As far as data sources:  UZR via fangraphs and the fan’s scouting report via tangotiger.  As always, comments or suggestions are appreciated.

  1. #1 by Michael on October 29, 2009 - 3:39 pm


    I’ve sort of done this before myself, using a different method. I took the scouting turned into runs for each year, weighted at a certain amount for each season, weighted each season between defensive metrics and scouting runs total, then regressed to 0 mean. After reading MGL today, I might try regressing the weighted three years, still including each season’s scouting reports, to the current season’s reports.

    I might give this a shot for my team before trying anything greater than that, but that seems fair. Truthfully, I never had any issues with the methods I used, but with MGL saying the regression needs to go towards report instead of the mean, I’d like to see those numbers and if they pass the sniff test.

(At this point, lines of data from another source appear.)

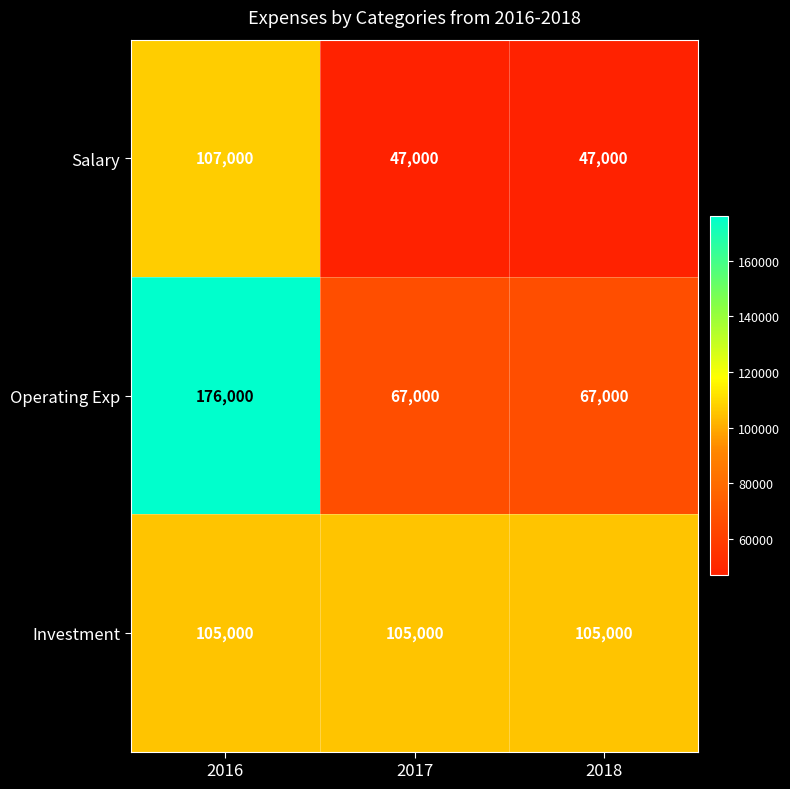

What is the sum of all Salary values?

201000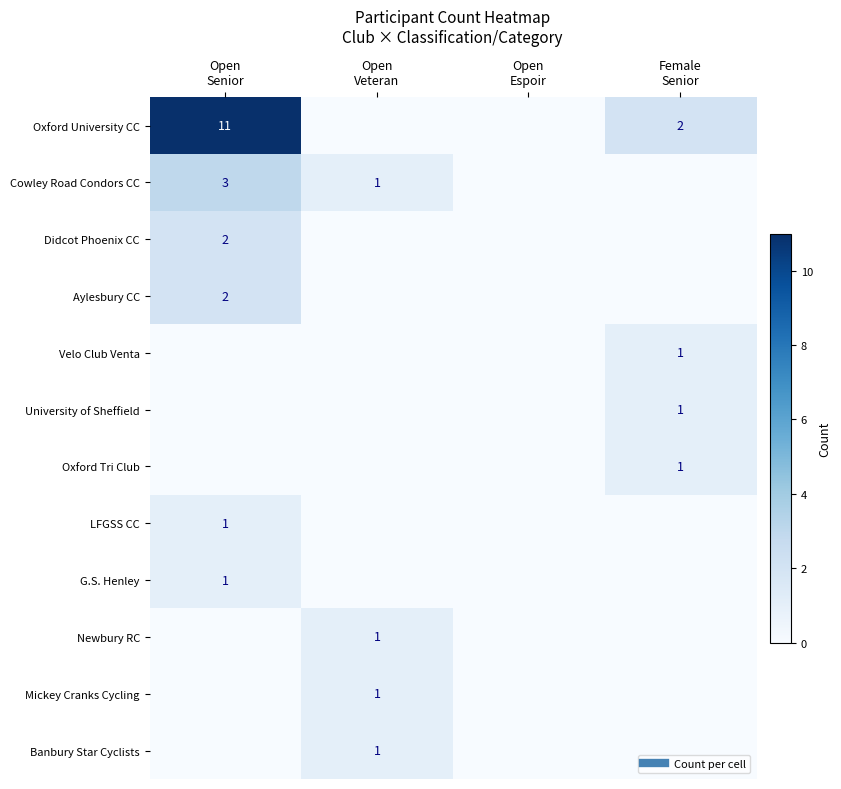

What is the sum of the G.S. Henley values at Open Espoir and Open Senior?

1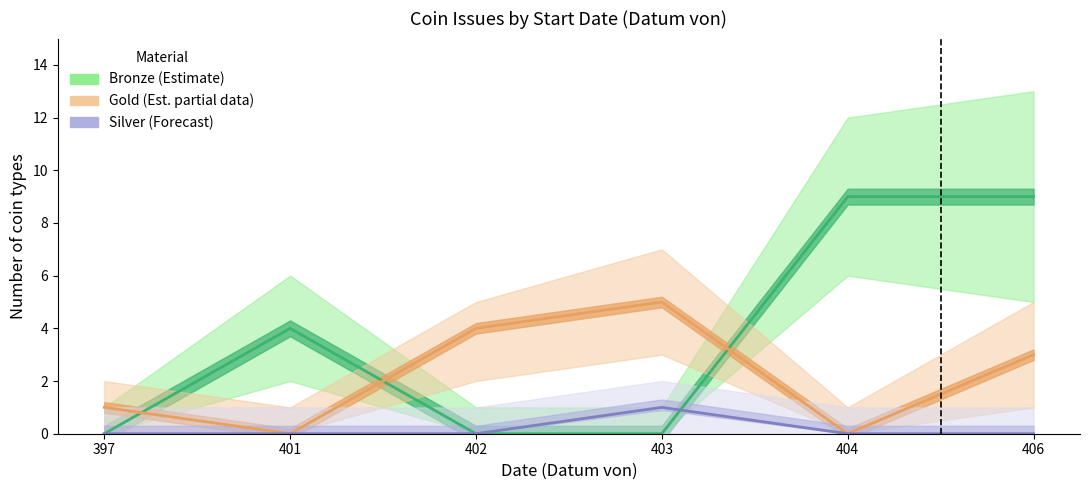

How many lines are shown in the chart?

3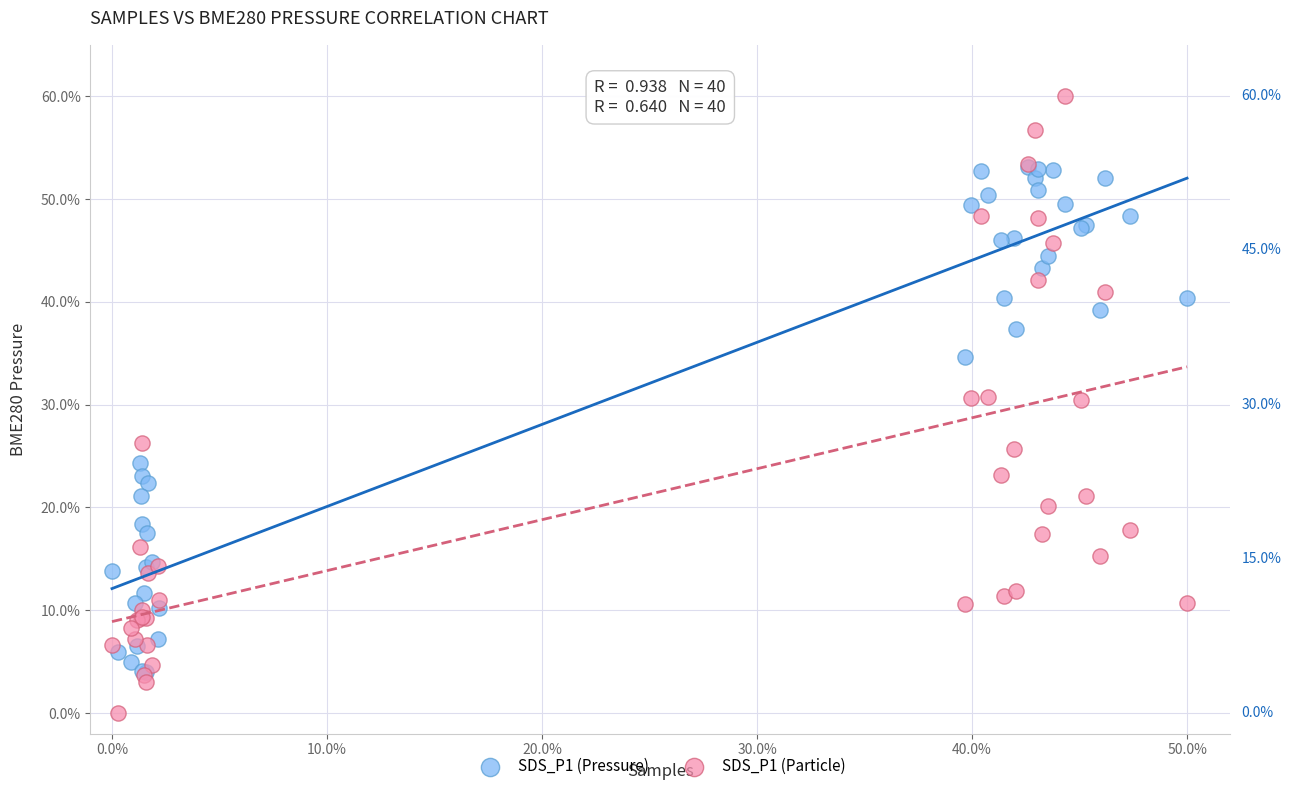

What are all the series names shown in the legend?

SDS_P1 (Pressure), SDS_P1 (Particle)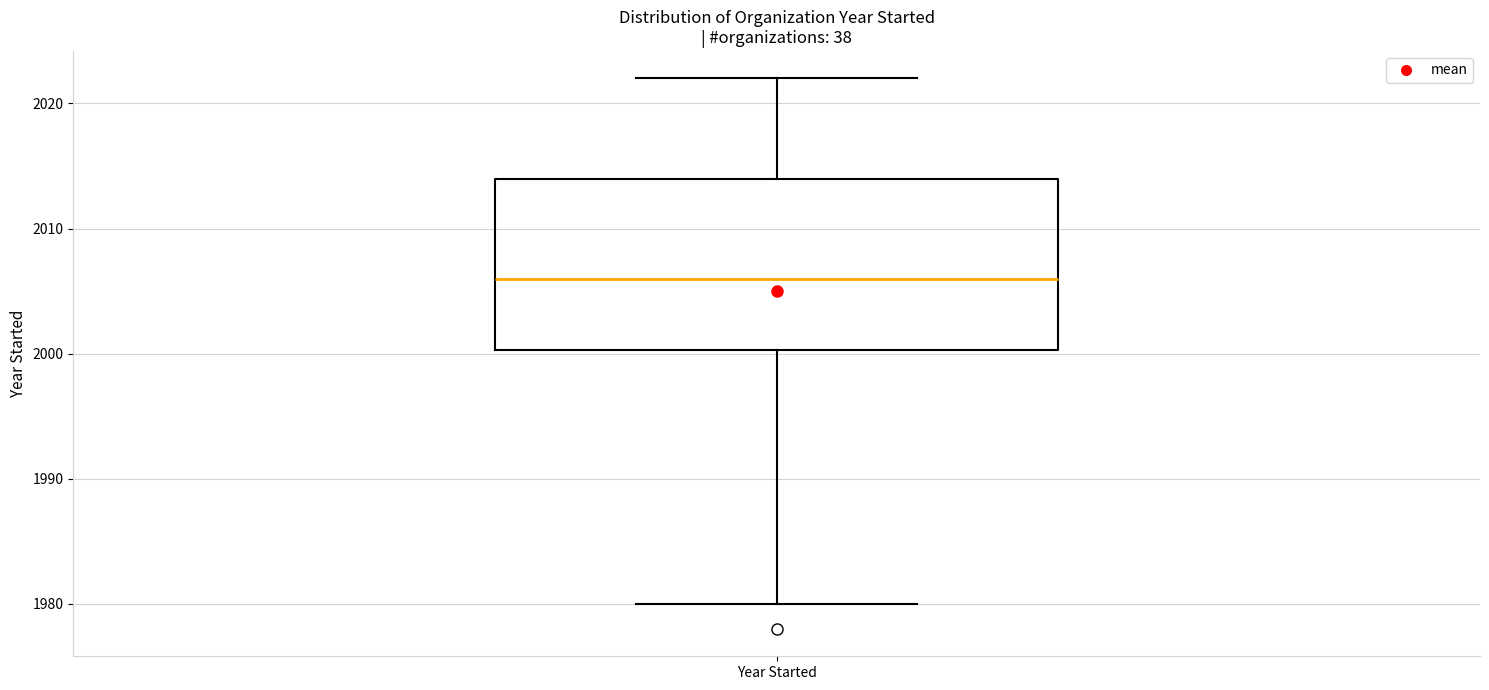

Transcribe this box plot: give where the median line is, the range the box spans, and where the two whiskers end, as read against the y-axis. The values are not printed on the chart, so give them approximately, as read against the axis.

median 2006, box 2000 to 2014, whiskers 1980 to 2022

    • #2 by stevesommer05 on October 29, 2009 - 3:52 pm

      Yeah I’ll probably march down the path of doing the other positions and see what shakes out.

  2. #3 by Sean Smith on November 3, 2009 - 1:26 pm

    How about Derek Jeter? Must be in the middle of the pack, but if you want exposure, never present top/worst SS without showing where the captain ranks! :-)

    • #4 by stevesommer05 on November 3, 2009 - 2:04 pm

      Lol. He was 32/52 using either method.